One of the catchier songs is “Lullaby,” an English arrangement by Bach of a Hebrew-language song. The repetitive nature-inspired lyrics and flowing beat make it a nice sing-a-long for both youth and adults.
He saves his most personal work, however, for last in “Bob Dylan Came to Town.” In Bach’s reimagining of “The Night Hank Williams Came to Town,” his long-time music idol performs in concert a short distance from his home...on Erev Pesach, a sacred time that ushers in the Passover. Bach’s kind voice and clean guitar complements each other, and if this CD’s “intention” was to give to give the listener a sense of calm, it certainly did the trick.
-- Lisa Kay Tate
“Songs of Ascent,” Ellen M. Wilson. Wilson’s collection of Hebrew and English language songs, many inspired by verses from the Psalms and other books, sounds as home in the Southwest as it would in the mountainous Middle East. The easy-going instrumentals range from solemn piano and flute to jazzier saxophone, all accompanied by Wilson’s clear, silky voice (with accompaniment by guest vocalist Cantor Robbie Sherwin) to give an ethereal appeal. It would be hard not to sit though flowing melodies such as “Shir Chadash (A New Song)” or the closer “Oseah Shalom (Grant Peace)” and not feel at peace. It would be too easy to compare Wilson’s sound to that of the Celtic-based vocalists such as Enya or Loreena McKennitt, but Wilson adds a touch of the desert and her own, rich Jewish heritage to the mix giving “Songs of Ascent” both regional and global appeal.
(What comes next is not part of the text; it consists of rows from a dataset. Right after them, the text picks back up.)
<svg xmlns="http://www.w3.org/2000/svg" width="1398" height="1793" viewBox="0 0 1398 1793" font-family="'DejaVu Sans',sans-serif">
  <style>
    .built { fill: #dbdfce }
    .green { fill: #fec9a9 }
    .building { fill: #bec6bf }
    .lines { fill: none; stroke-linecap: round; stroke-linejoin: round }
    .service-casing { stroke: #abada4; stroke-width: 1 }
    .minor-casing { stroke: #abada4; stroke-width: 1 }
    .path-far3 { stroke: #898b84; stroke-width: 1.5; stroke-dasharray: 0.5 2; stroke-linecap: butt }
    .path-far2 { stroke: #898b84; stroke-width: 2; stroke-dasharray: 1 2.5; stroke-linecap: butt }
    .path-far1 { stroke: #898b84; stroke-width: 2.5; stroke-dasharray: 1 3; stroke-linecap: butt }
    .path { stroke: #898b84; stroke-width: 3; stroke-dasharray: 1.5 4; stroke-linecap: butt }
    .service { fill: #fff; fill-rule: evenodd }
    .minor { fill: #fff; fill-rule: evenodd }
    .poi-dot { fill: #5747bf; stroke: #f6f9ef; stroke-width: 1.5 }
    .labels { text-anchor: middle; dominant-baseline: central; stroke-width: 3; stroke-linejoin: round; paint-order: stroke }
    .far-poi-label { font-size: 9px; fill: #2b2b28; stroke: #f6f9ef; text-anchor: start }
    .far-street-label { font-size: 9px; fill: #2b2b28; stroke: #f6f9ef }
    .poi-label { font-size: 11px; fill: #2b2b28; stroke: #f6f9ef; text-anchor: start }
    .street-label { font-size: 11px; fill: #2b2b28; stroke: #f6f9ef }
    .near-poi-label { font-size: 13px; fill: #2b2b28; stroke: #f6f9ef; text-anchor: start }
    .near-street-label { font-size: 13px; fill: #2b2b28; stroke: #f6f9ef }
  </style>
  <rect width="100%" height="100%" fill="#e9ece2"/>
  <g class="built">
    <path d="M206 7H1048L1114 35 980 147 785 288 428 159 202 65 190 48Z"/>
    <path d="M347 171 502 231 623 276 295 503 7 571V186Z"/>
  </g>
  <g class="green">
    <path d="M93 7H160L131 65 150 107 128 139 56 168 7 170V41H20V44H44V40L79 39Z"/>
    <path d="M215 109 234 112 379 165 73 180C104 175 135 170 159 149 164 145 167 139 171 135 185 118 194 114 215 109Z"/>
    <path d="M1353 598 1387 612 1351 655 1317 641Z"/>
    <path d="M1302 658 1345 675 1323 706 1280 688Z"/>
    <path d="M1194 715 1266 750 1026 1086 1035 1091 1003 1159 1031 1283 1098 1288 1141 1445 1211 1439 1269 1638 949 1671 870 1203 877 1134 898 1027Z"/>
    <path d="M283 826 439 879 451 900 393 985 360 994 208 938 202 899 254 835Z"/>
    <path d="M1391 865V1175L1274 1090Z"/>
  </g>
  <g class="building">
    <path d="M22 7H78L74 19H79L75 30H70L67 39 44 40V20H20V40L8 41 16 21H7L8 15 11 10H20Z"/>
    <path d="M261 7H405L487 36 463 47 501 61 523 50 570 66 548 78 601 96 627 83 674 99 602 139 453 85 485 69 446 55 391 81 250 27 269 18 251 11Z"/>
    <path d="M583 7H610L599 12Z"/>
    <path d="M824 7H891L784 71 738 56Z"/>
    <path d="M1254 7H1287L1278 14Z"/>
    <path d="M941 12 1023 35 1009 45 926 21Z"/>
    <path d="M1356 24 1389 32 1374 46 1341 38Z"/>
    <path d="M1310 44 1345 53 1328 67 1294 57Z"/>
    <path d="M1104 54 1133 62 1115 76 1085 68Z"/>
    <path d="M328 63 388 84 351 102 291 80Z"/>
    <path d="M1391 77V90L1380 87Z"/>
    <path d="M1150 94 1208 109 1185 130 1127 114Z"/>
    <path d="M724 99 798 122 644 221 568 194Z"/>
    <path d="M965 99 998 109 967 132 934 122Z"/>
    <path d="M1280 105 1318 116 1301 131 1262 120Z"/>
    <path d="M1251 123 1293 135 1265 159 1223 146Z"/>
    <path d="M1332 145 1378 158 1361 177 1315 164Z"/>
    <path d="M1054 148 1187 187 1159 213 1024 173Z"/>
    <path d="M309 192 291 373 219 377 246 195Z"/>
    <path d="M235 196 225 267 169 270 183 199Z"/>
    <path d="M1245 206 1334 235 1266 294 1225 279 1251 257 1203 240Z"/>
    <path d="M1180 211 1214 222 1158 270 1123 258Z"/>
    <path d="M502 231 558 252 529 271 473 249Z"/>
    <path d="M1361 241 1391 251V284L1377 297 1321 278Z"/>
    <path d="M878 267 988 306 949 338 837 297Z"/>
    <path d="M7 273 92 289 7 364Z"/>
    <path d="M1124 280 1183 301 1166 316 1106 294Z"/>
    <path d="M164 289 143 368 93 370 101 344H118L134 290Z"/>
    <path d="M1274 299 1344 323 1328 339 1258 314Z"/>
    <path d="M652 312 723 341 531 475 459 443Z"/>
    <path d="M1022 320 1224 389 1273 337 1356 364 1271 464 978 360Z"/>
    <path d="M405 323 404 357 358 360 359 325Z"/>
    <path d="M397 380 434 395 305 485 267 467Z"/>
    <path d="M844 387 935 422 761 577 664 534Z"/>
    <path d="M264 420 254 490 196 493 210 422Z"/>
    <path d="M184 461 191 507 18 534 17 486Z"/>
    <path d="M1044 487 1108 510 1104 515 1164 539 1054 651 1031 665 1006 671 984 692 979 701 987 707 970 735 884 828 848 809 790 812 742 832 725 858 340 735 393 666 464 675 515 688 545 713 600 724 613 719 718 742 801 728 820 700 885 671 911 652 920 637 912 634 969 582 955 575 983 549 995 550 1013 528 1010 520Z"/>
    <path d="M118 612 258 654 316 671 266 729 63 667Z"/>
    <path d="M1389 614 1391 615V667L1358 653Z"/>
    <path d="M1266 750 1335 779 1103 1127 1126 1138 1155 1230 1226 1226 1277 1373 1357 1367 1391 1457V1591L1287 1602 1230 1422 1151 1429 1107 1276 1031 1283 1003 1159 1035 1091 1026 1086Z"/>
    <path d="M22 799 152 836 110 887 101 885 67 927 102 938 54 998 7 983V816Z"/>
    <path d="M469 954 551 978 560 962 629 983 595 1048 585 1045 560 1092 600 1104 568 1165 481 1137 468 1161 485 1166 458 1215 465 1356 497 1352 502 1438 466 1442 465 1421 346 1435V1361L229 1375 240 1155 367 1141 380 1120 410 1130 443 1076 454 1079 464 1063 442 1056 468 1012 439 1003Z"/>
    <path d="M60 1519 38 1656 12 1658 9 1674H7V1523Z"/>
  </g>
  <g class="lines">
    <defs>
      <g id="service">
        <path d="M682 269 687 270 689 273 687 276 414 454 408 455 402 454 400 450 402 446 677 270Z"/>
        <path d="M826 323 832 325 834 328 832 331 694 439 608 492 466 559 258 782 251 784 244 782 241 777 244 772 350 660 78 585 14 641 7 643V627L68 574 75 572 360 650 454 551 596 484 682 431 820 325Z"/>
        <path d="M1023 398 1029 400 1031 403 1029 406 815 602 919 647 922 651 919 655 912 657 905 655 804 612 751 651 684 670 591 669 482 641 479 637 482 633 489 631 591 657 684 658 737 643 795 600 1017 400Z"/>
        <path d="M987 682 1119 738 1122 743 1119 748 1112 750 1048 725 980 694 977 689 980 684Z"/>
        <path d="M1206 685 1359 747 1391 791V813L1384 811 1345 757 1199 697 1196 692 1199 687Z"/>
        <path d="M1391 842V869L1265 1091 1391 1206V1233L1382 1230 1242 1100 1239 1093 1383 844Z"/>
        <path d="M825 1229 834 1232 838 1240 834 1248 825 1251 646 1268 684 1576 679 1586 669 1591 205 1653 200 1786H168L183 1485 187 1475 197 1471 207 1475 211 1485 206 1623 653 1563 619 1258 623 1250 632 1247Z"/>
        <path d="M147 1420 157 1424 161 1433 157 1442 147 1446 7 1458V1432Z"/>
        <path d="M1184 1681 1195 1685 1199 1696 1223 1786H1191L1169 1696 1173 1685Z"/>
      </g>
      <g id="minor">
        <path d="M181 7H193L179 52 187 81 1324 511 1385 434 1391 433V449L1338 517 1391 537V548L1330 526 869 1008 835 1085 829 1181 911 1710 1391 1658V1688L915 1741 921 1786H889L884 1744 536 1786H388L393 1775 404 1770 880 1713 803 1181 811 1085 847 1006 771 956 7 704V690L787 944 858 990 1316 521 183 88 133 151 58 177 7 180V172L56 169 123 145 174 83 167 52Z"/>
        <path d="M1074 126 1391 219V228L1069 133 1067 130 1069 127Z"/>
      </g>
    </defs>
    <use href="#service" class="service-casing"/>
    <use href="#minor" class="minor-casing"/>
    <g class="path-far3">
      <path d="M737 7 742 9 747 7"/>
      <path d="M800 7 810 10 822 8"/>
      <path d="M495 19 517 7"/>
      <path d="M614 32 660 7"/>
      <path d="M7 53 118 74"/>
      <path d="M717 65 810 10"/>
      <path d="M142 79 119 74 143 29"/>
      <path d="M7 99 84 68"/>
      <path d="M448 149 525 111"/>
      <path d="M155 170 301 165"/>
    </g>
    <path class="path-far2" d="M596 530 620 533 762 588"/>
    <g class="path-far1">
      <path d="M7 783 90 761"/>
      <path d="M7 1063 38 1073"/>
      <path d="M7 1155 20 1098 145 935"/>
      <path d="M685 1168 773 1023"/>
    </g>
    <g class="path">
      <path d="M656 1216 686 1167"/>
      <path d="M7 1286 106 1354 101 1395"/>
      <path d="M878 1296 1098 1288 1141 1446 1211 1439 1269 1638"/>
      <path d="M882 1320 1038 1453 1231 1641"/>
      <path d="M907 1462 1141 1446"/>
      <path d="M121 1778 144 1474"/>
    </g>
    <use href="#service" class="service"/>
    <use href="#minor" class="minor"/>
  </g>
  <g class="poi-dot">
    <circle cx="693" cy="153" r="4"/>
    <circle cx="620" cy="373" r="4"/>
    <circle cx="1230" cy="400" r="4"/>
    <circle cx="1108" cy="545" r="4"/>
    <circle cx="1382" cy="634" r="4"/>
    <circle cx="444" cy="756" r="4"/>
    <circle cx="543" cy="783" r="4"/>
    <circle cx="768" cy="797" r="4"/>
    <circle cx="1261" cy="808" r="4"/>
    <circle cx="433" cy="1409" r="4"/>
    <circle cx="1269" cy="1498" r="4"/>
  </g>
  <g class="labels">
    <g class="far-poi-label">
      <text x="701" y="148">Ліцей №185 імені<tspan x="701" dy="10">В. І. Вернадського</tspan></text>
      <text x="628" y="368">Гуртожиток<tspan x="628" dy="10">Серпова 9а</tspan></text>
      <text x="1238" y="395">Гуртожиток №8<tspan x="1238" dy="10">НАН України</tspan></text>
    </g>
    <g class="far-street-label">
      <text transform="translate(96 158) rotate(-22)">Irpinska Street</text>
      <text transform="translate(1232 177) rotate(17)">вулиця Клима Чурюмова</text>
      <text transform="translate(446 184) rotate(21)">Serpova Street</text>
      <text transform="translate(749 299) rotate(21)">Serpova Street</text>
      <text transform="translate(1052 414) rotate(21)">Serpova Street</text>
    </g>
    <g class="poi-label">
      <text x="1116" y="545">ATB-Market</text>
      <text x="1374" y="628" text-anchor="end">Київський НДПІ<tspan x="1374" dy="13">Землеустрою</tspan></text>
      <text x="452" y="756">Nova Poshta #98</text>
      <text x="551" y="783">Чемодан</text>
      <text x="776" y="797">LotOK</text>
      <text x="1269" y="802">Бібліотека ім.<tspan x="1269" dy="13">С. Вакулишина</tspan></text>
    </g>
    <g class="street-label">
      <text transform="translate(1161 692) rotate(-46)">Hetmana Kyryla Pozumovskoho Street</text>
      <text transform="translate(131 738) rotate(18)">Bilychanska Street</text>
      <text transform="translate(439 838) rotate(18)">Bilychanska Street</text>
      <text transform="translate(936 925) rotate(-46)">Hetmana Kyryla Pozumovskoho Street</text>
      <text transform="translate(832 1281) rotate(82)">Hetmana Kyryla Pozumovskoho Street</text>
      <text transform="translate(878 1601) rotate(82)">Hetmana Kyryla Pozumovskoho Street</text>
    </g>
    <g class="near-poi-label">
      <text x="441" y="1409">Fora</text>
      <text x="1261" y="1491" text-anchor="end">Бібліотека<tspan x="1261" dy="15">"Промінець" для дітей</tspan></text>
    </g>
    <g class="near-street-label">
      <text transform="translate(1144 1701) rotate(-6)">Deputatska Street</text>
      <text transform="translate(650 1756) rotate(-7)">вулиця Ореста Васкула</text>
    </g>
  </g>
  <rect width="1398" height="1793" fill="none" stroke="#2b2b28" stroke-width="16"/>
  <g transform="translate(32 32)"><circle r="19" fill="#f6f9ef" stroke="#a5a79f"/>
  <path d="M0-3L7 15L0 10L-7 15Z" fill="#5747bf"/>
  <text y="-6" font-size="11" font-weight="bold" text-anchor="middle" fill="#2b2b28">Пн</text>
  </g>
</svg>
-- “Thank You,” George Arriola. (Vyking Recordings). This local award-winning singer and composer has been celebrated for instrumental, vocal and writing capability. He new vocal CD is a precursor to his soon-to-be-released progressive instrumental rock CD “All I Wanna Do.” This laidback (albeit brief) EP reminiscent of the 1970s and 1980s soft rock stylings. “For Love” in particular flows like a romantic walk on the beach. None of the songs struck me as stand-outs, but considering what we are listening to is all George, the musical ability is pretty darn impressive.
-- Glenn Leffler, “Acoustic Journey,” Adventures in Solo Guitar.” Leffler’s thoughtful nature and faith are evident selections from the flowing opener, “Pandora’s Box” to the slightly perkier “Pop’s Rag.” The songs are consistent and clean throughout. There are no surprises on this album, but that isn’t necessarily a bad thing, making this a good choice for the office or early morning back porch lounging.
-- La Guitarra presents Mario Otero, “Down at the Pass.” Otero has a great way of combining the gritty edge of the border with the disciplined sound of classical guitar. The clever narrative at throughout is a suitable tribute to Robert Rodriguez’s “El Mariachi” Trilogy, followed by a series of regionally inspired tunes like the grito-infused “Bandito Concierto” and the heart-breaking bilingual lament of “The Children of Juarez.” Although, honestly, I prefer the instrumentals on this offering, especially the brief “La Vienta” reunion featuring Otero and Stefan Schyga.
-- Stefan Schyga -- “A Winter Romance.” It has been far too long since Schyga has released a solo CD, and this one doesn’t disappoint. Packed with 15 instrumental flamenco-inspired tracks, standouts include the jazzy, mystical “Niko” (joined by Otero) the snaky rhythms of “Bossamenco” and the exotic, percussion-fused “Streets of Marrakech.”